[Source records]
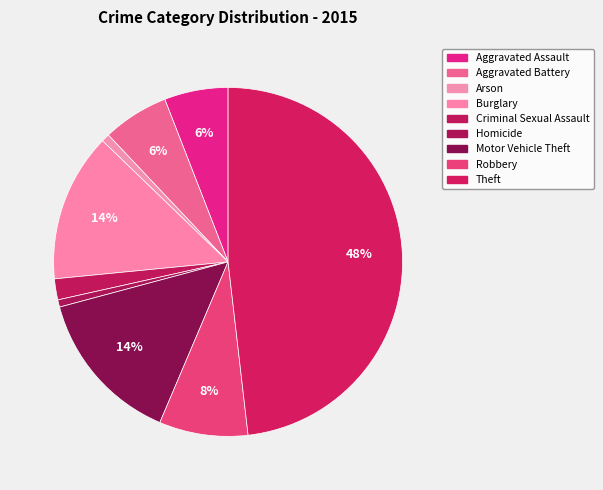

To the nearest percent, what is the difference between the Aggravated Assault and Robbery slice percentages?

2%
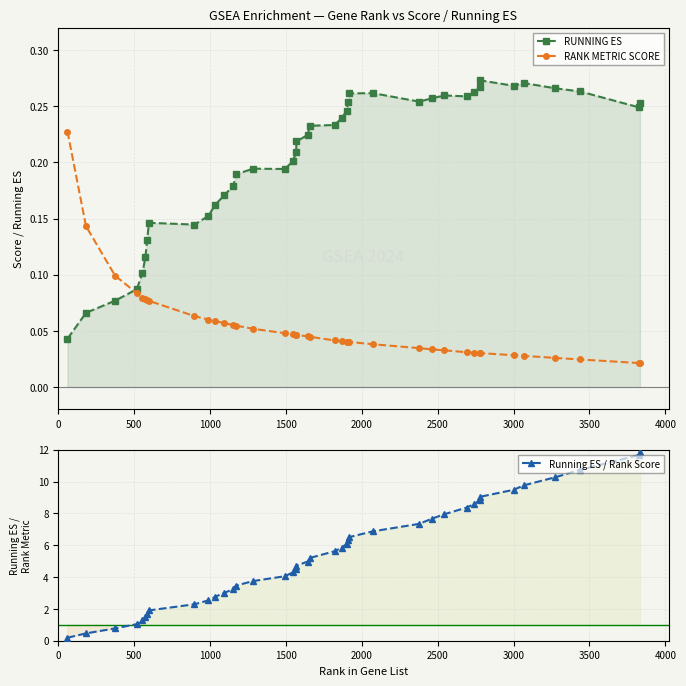

Does the chart display data point markers on the line(s)?

Yes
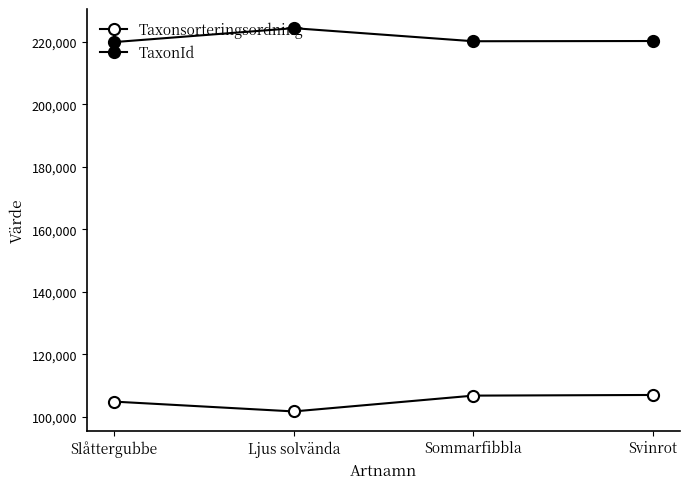

Rank the series at Ljus solvända from highest to lowest value.

TaxonId, Taxonsorteringsordning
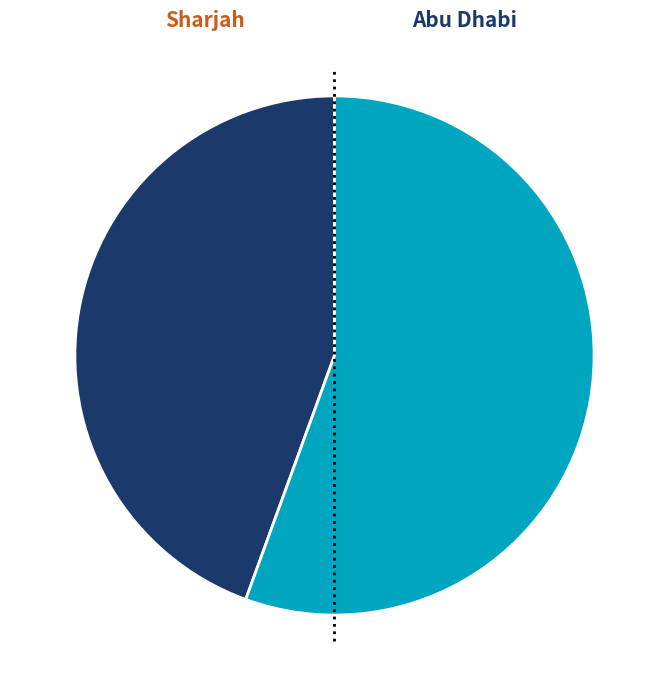

To the nearest percent, what is the average slice percentage?

50%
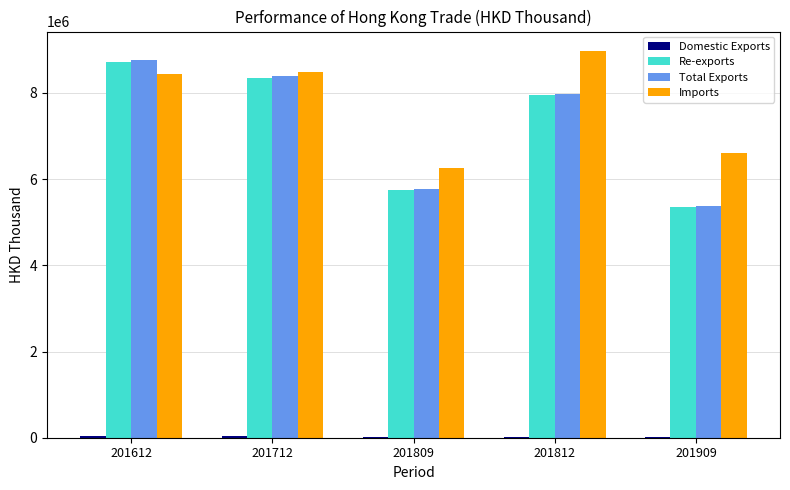

Is the value of Re-exports at 201809 greater than the value of Imports at 201809?

No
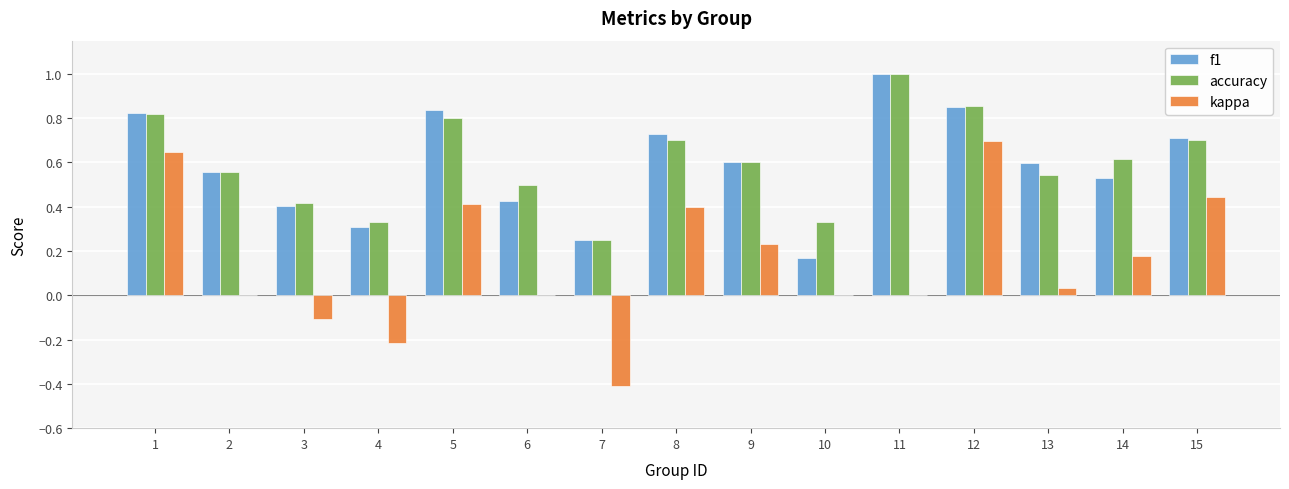

What is the sum of all kappa values?

2.3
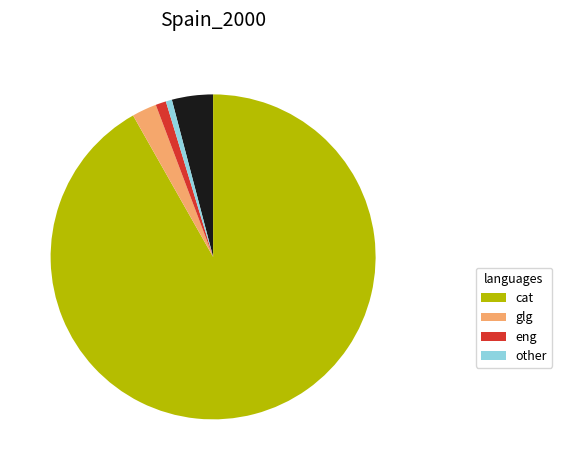

Is there any slice that represents more than half of the pie?

Yes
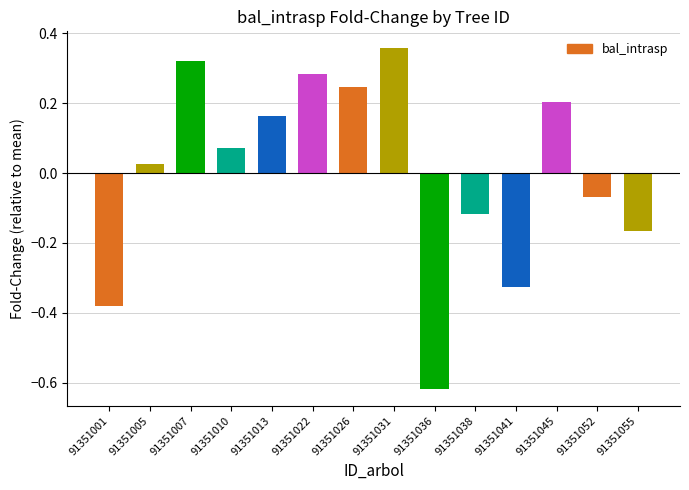

Rank the categories by value from lowest to highest.

91351036, 91351001, 91351041, 91351055, 91351038, 91351052, 91351005, 91351010, 91351013, 91351045, 91351026, 91351022, 91351007, 91351031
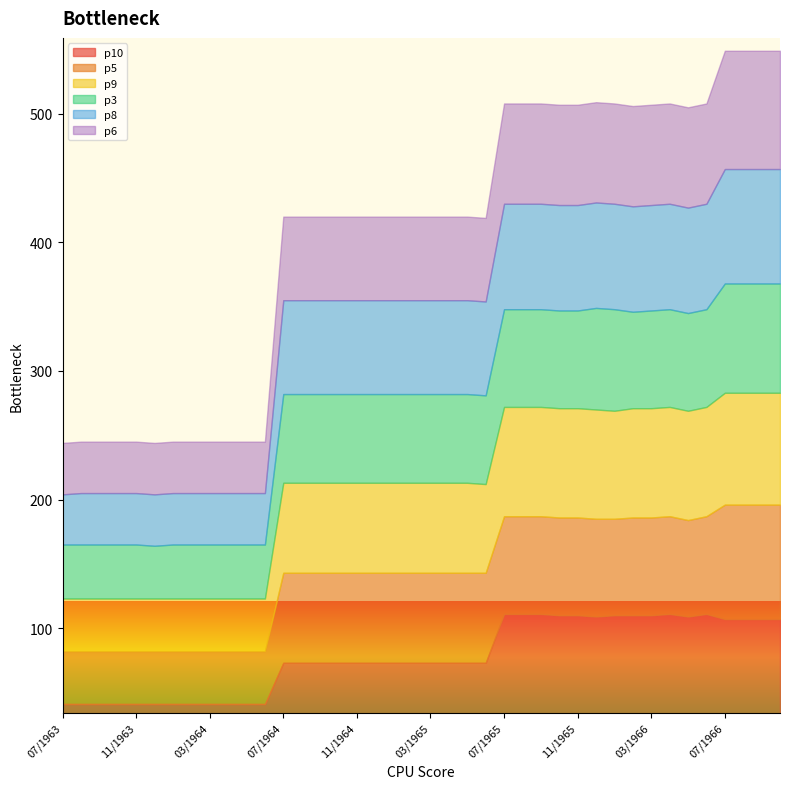

In p9, how many points are lower than both neighbors (excluding endpoints)?

2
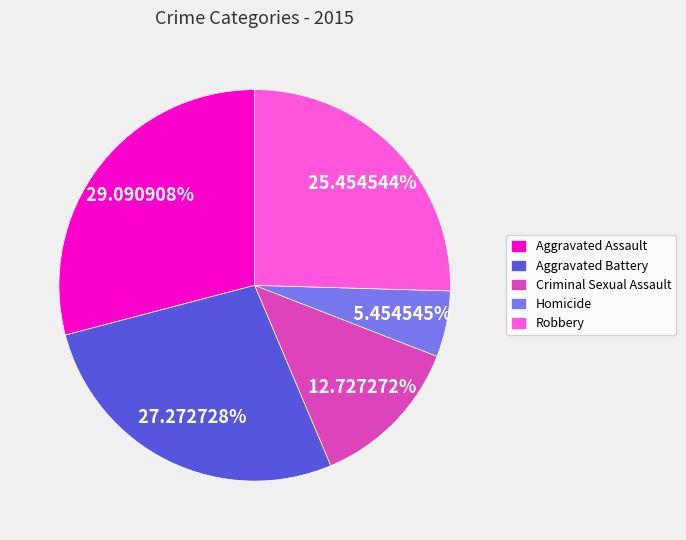

Is Robbery the majority of the pie?

No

Directions:
List every line of the source records that contains the string "than", copying each line in full. Case counts.

Response box:
Is the value of Re-exports at 201809 greater than the value of Imports at 201809?
Is there any slice that represents more than half of the pie?
In p9, how many points are lower than both neighbors (excluding endpoints)?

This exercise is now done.